___ TEXT SEGMENT

The stability of frDS and fcDS at cost levels identical to MDS, CDS and DDS are presented in Fig. 4. Our results show that frDS provides stability values very similar to the fixed methods (in case of MDS, it is identical by definition, thus it is not shown), while fcDS shows a minor improvement in stability. On the other hand, both frDS and fcDS show significant improvement over the fixed methods against degree-ranked attacks, at low network damage fractions. MDS and CDS show a tipping point in damage, where these methods become slightly more effective than frDS or fcDS, but the difference is minimal and it occurs only at moderate to high network damage (f 0.3).

Figure 4
figure 4

Comparison of domination stability at fixed cost levels, as a function of network damage fraction.

Stability of frDS and fcDS are plotted at cost values identical to MDS, CDS and DDS. Subfigure (a) shows random node removal, (b) shows degree-ranked node removal, for synthetic scale-free networks, N = 5000, 〈k〉 = 8, γ = 2.5, averaged over 200 network samples.

______

TASK LIST
1. Reproduce the domination stability text from "The stability of" up to and including "damage (f 0.3).", switching "tipping point" to "threshold".
2. Answer these from the domination stability text:
(a) What network size N is used for the synthetic scale-free networks?
(b) Over how many network samples are the results averaged?
(c) What type of node removal does subfigure (a) show?
3. List every method abbreviation ending in "DS" that the domination stability text mentions.

___ DATA RECORDS

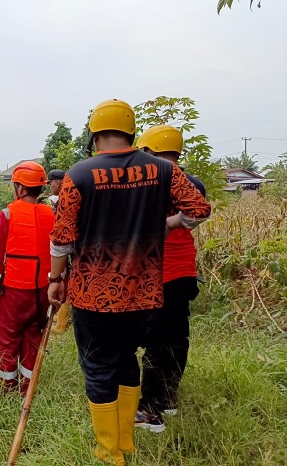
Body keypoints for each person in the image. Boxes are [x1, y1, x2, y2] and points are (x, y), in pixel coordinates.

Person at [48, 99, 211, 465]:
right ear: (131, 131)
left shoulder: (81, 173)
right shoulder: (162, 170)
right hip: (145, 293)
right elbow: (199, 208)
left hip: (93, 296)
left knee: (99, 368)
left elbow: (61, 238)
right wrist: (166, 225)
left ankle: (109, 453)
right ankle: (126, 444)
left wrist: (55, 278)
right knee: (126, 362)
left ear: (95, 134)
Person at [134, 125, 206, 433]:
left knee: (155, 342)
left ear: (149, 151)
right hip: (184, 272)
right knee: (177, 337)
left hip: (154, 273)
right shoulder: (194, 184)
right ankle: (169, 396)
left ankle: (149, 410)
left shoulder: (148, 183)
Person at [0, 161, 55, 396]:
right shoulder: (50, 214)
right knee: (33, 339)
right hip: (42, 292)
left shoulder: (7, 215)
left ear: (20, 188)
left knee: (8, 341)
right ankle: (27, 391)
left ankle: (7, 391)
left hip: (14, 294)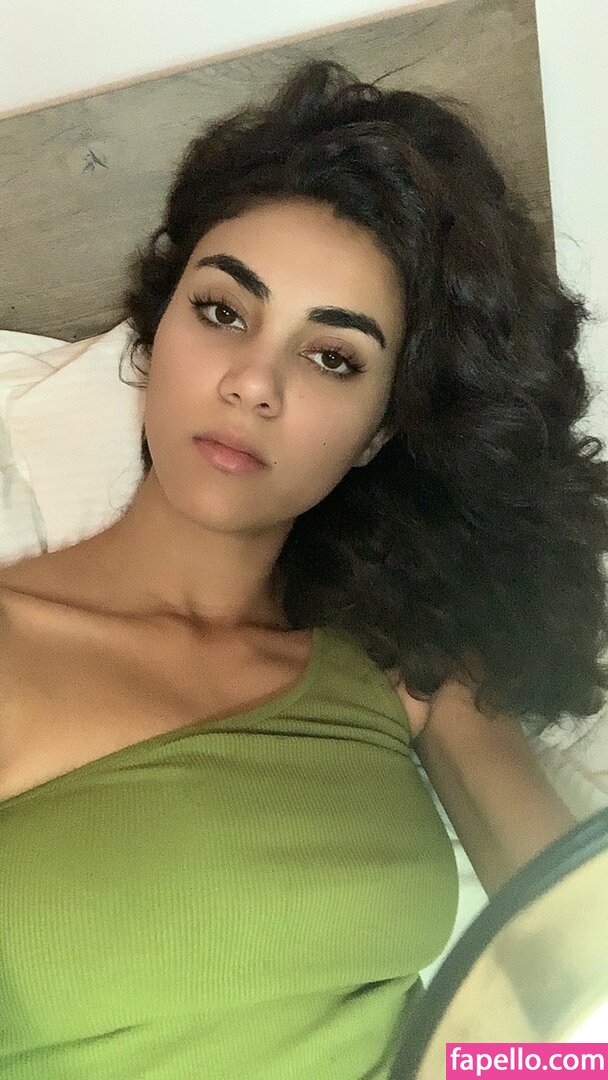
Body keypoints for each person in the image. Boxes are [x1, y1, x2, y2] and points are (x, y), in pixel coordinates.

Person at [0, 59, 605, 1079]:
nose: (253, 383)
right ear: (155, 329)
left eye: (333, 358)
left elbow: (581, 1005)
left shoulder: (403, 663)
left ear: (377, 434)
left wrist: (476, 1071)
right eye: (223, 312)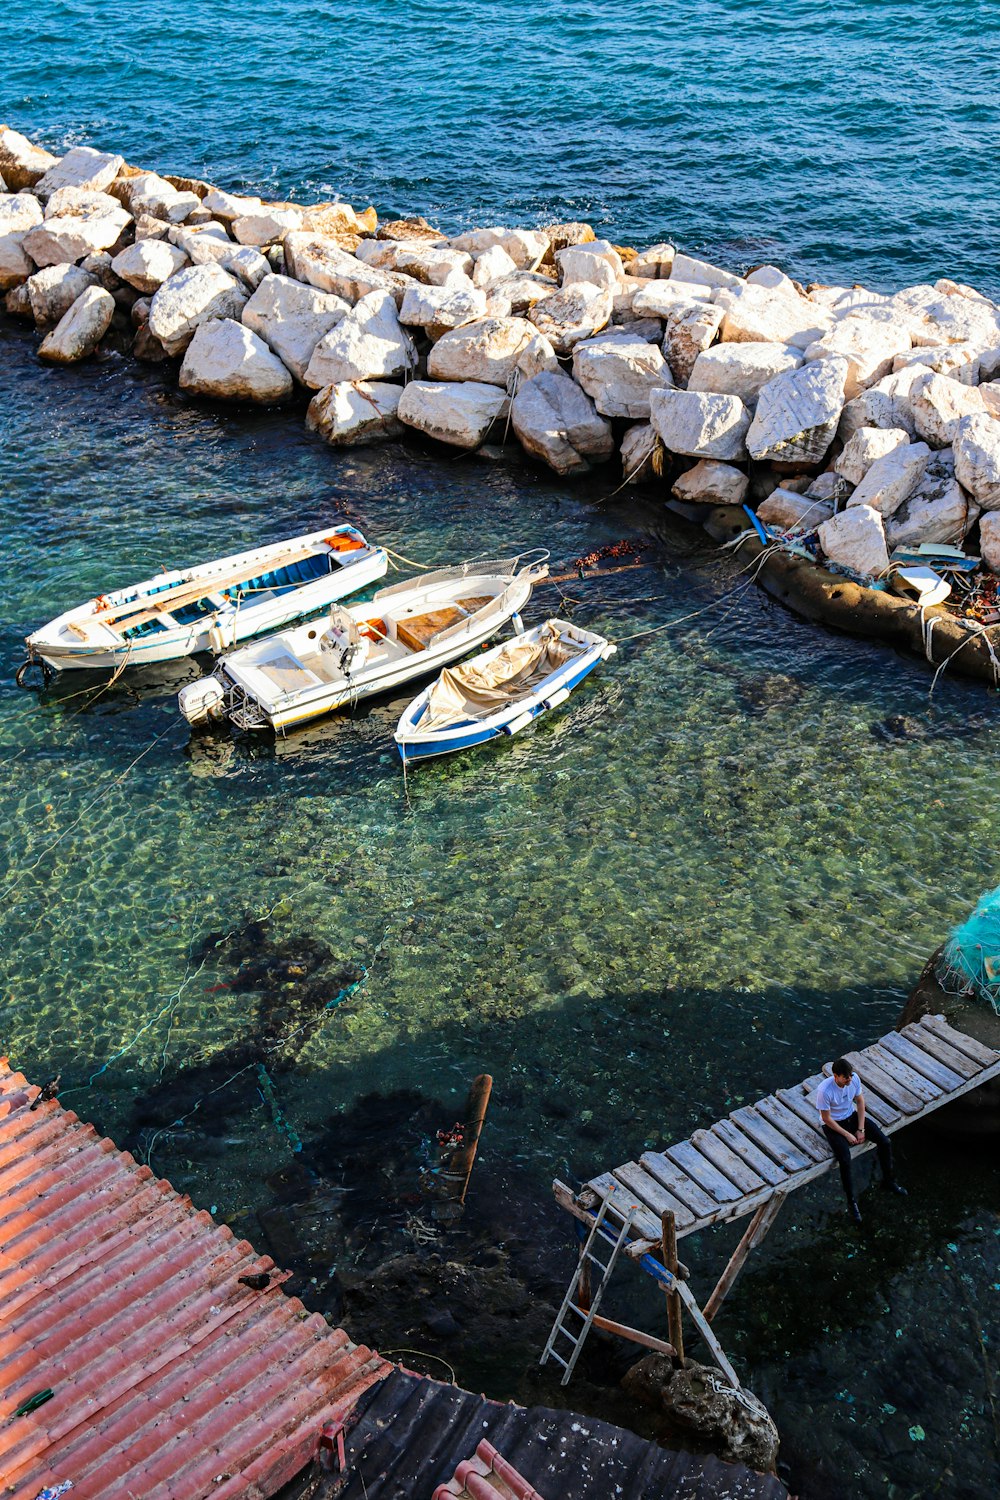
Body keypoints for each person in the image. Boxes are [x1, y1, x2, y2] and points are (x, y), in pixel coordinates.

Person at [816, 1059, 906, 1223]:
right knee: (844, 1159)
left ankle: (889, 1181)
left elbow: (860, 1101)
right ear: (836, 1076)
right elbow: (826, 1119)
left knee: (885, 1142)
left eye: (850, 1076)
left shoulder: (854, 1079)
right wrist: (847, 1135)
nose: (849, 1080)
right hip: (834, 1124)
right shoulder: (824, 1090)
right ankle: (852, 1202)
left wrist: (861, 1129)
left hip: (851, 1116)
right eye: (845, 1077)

______

EXERCISE ANSWERS
1.
The stability of frDS and fcDS at cost levels identical to MDS, CDS and DDS are presented in Fig. 4. Our results show that frDS provides stability values very similar to the fixed methods (in case of MDS, it is identical by definition, thus it is not shown), while fcDS shows a minor improvement in stability. On the other hand, both frDS and fcDS show significant improvement over the fixed methods against degree-ranked attacks, at low network damage fractions. MDS and CDS show a threshold in damage, where these methods become slightly more effective than frDS or fcDS, but the difference is minimal and it occurs only at moderate to high network damage (f 0.3).

2.
(a) N = 5000
(b) 200 network samples
(c) Random node removal

3. frDS, fcDS, MDS, CDS, DDS